Thursday, December 15, 2011

The Rally Against Hate

I have been debating whether or not to write about this incident which took place in the town where I live around three months ago. It struck me at the time as being revealing about the psychic state of current respectable society; and as that sense has not substantially diminished, I have decided to do a (hopefully) short posting about it.

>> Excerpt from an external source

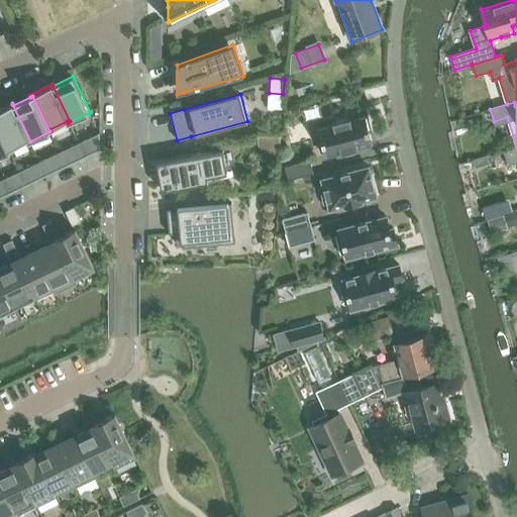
[(12,104),(0,109),(0,129),(10,150),(11,150),(10,148),(27,140),(28,141),(30,141),(12,104)]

The backstory: Sometime around the middle of September, some racist and xenophobic graffiti was discovered written on the walls of three houses where families of African refugees were living (Article here). The perpetrator(s) of this deed remain, as far as I know, unidentified to this hour. The ordinarily sedate local professional class immediately rose in impassioned and unified outrage to denounce this action and express to the all immigrants and people of diverse cultures and races in the community, how truly welcome they were, and how much the town had already been, and could expect to continue to be, improved in every conceivable way by the newcomers' presence. The incident was a godsend--no pun intended--for the creatively strained clergy at our family church, providing fodder for over a month's worth of sermons. Area schools held panels on the disturbing event in which such students as might be considered to be most impacted by it were encouraged to express their thoughts and feelings on the matter, and reassured that all of the school and other civic authorities were 100% on their side in opposition to the evil lurking among us. No less than two full blown demonstrations on the state house grounds were organized. The first and more impromptu of the pair, staged in the first flush of heat a couple of days after the story hit the papers, was dubbed the "Rally Against Hate"; while the second, held about a week afterwards, under the influence perhaps of slightly more sober deliberation, went by the sobriquet of "Love Your Neighbor". Among the distinguished speakers at the second event was the Episcopalian Bishop of the state of New Hampshire.

I have to confess at the time I found the response a little over the top, and partaking of perhaps a slight--very slight--portion of phoniness, as well as somewhat amusing. As usual my wife put me in my place by asking if I would rather live in a town where people did nothing, which naturally was not how I had been looking at the matter. Of course I do not approve of scrawling anonymous racist messages on the sides of houses and recognize the importance of demonstrating that such acts are unacceptable and will be unambiguously and publicly condemned whenever they occur and all the rest of it. But still. Even though there are apparently no leads as to who the criminal was, one presumes almost automatically that it was a white male of a low social origin and level of education, possibly a kid (meaning roughly anywhere from a teenager up to an especially developmentally arrested 22 year old), possibly a generic 30 to early 40-something failure of a person, but in general somebody whom the class of people making up the bulk of the rally participants (who, as you may have gathered, were educated white professionals) would have found easy enough to despise and feel anger towards.

On the occasion of both rallies I took care to drive by the state house at the time of day when they were in full flower with the intention of observing them up close and attempt to feed off the emotions that had overcome most of our town's leading citizens, but both times once I got to the site the idea made me uncomfortable and I neglected to get out of my car. Partly this was because each time I had my three youngest children with me, aged (at the time) 4 months, 2, and 5, and the prospect of carrying or monitoring them amongst a decent sized crowd brimming with righteous intensity was suddenly daunting in a way it had not seemed to be at home. But partly it was also because I knoew I could not bring myself to really identify with the crowd and the instinctive revulsion that they were tapping into, though at some level I obviously desired to. I had read quotes and, by the time of the second rally, seen pictures from the first in the newspaper, which featured several people I had a passing enough acquaintance with, and several others who seemed to me representative of a type, whose generosity of spirit in the context of day-to-day American society, however sincere their regard for the refugees might have been, and I have no reason other than my own personal prejudices for doubting that it was, I cannot help having some reservations about. So having determined that I was not going to be able to enter the necessary spirit, from whatever angle I would approach it, for engaging with the event, plus having all the children to take care of, I elected to sit it out.

All this said, I still think the response, while perhaps noble after a way, was a bit overwrought. I am convinced that the way people immediately jumped on this was as much an expression of their frustration and dissatisfaction with present political life than outrage at some racist grafitti written in the greatest likelihood by a totally inconsequential lowlife. Present day progressives especially do not know how to effectively combat the business interests and their political representatives on the economic and social justice and environmental issues, among others, that are dear to them. But everyone of any significance knows, and more importantly agrees upon, exactly what to do when an open display of racism, especially one by some hapless individual, rears itself, and they waste no time mobilizing all their available forces for action. I was surprised by how many serious and busy adults well into middle age felt that this incident called for their involvement and leadership in order for it to be gotten through satisfactorily. I am convinced there is some compensation happening here--guilt over not being able to prevent, or even disturb, the war, imposition of the security state, the concentration of wealth and the cavernous disparities of income, the total implosion of the lower third of the population, the decline of education, of culture, etc, etc. A protest against racism--which officially no one condemns or dares to ridicule--takes the form of an assertion of one's own relevance and virtue...

This essay is mostly complete. I was unable to nail the ending, but I have run out of time (self-imposed).